Há também os que, depois de algum tempo, passaram a dar ouvidos a
doutrinas de demônios (1Tm 4.1). Outros, se desviaram da fé para
professar uma doutrina que acharam que era mais intelectual (1Tm
6.20-21). Com mais freqüência, há os que foram levados pela cobiça, como
Judas, Balaão e Demas, que amou o presente mundo. A demora, a
relutância, a indolência e a negligência em romper definitivamente com o
pecado e o erro são causas prováveis de apostasia, conforme o autor de
Hebreus ensina em toda a sua carta. Ele avisa que a dureza de coração e a
incredulidade são capazes de afastar alguém do Deus vivo (Hb 3.12-13).
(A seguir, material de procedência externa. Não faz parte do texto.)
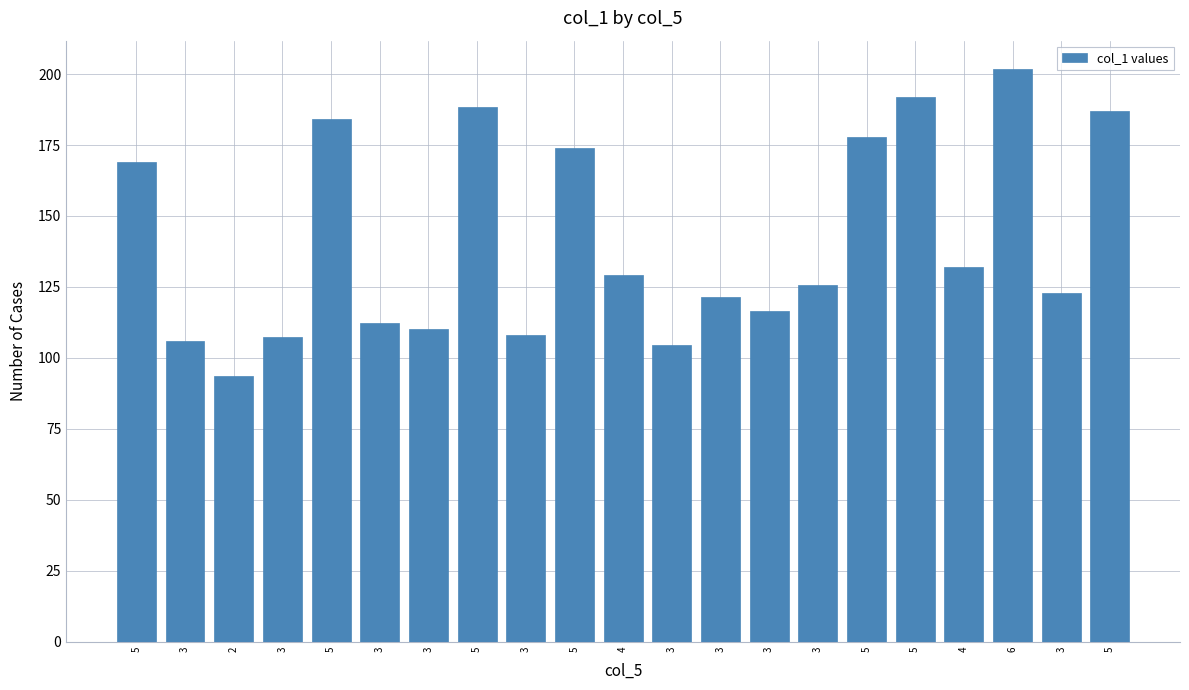

The value at 3 is 184.5. True or false?

False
Em resumo, os motivos externos são vários: amor ao dinheiro, orgulho,
problemas morais não resolvidos, vaidade intelectual, falta de coragem
para assumir a verdade e desejo de novidades. A raiz de tudo isso, ao
meu ver, é a falta de um coração regenerado, um motivo que os autores
bíblicos estão sempre prontos a admitir.
O apóstata pode
permanecer muitos anos na igreja e no ministério cristão sem jamais
revelar a apostasia que já aconteceu em seu coração. Outros, assumem a
apostasia e rompem abertamente com a fé cristã histórica, e geralmente
adotam outras doutrinas que mesmo aparecendo com cara de novas e
revestidas de respeitabilidade intelectual, nada mais são que as velhas
heresias teológicas e morais que a Igreja já enfrentou ao longo dos
anos. Eu não me espantaria se por detrás dos grandes desvios teológicos
da história encontrássemos pecados não resolvidos, orgulho, vaidade
intelectual, soberba, dureza de coração e – obviamente – corações não
regenerados. É claro que nunca saberemos ao certo. A história não
registra essas coisas que sempre são abafadas, escondidas e quase nunca
declaradas.
Até onde entendo, só há uma coisa que mantém o
cristão na verdade: o temor a Deus, a humildade e um coração
quebrantado. Os que verdadeiramente se humilham diante de Deus e tremem
de sua Palavra, mesmo que errem em pontos secundários, que caiam
eventualmente em pecados, jamais se afastarão definitivamente de Deus e
da sua palavra. O verdadeiro crente não pode mais abandonar a Deus. Nem
que queira. Nem que em momentos terríveis diga a Deus que nunca mais o
servirá. Ele acaba voltando. O apóstata vence essa barreira. Ele
consegue passar o limite. Ele consegue pular a cerca. Ele não receia o
que poderá acontecer. Pois no fundo ele realmente não acredita.
A
apostasia é uma realidade muito mais presente nos meios evangélicos
brasileiros do que se deseja perceber. O falso conceito de tolerância, o
relativismo, a falta de convicções doutrinárias, o liberalismo
teológico travestido de ciência, tudo isso favorece um quadro cinza e
enevoado onde os contornos do verdadeiro Cristianismo não são percebidos
com clareza. À noite, todos os gatos são pardos.